Ce n’est pas par hasard, que le général Ould Boukhreiss était la seconde cible des putschistes lors de la tentative de coup d’État du 8 juin dernier en Mauritanie. Les Américains semblent suivre de près cette situation. Le 12 janvier courant, ils ont dépêché à Nouakchott, plusieurs experts militaires pour «la formation et le renforcement des capacités» de l’armée mauritanienne en matière de surveillance des frontières.

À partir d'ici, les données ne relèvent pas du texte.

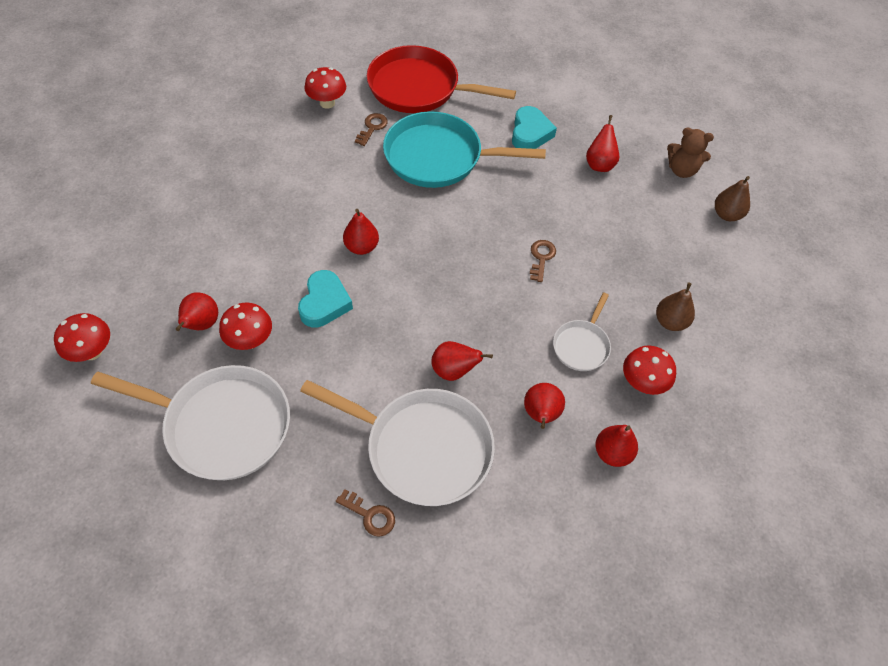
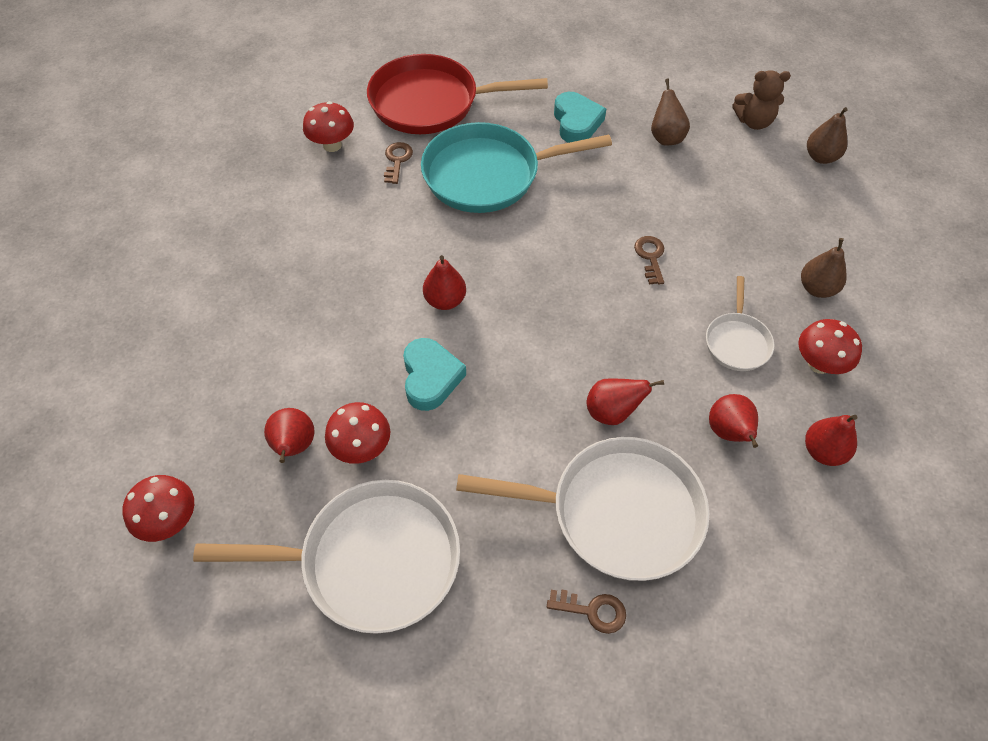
camera: 15 degrees left, 0 degrees up
(599, 164) = (666, 137): red pear -> brown pear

Une semaine plus tard, leur ambassade en Mauritanie a organisé, conjointement avec le ministère de la Défense, un séminaire sur «le rôle de l’armée dans un pays démocratique».

Alarme

Le remède n’est pas forcément là. “La solution, estime un officier mauritanien ayant requis l’anonymat, est de neutraliser, une bonne fois pour toutes, le Polisario, un mouvement armé en déliquescence dont les membres, dépourvus de ressources, sont prêts à détourner l’aide humanitaire destinée aux réfugiés de Tindouf et à vendre, au plus offrant, armes et munitions”. “Le Polisario”, ajoute-t-il, prend en otage le gouvernement mauritanien et il menace la sécurité de tous les pays de la région y compris ses hôtes algériens”. Il ne fait aucun doute, aux yeux de cet expert militaire, que des citoyens algériens ont été tués par des armes vendues par des éléments du mouvement séparatiste à la guérilla islamiste dans ce pays.
Que les voleurs de Zouérate, dont les liens avec le Polisario sont vrais, aient agi sur ordre de Mohamed Abdelaziz ou pour leur propre compte n’y change rien. Qu’ils aient pris possession de quantités énormes d’explosifs, qu’ils voulaient utiliser eux-mêmes ou revendre, les deux options restent assez alarmantes.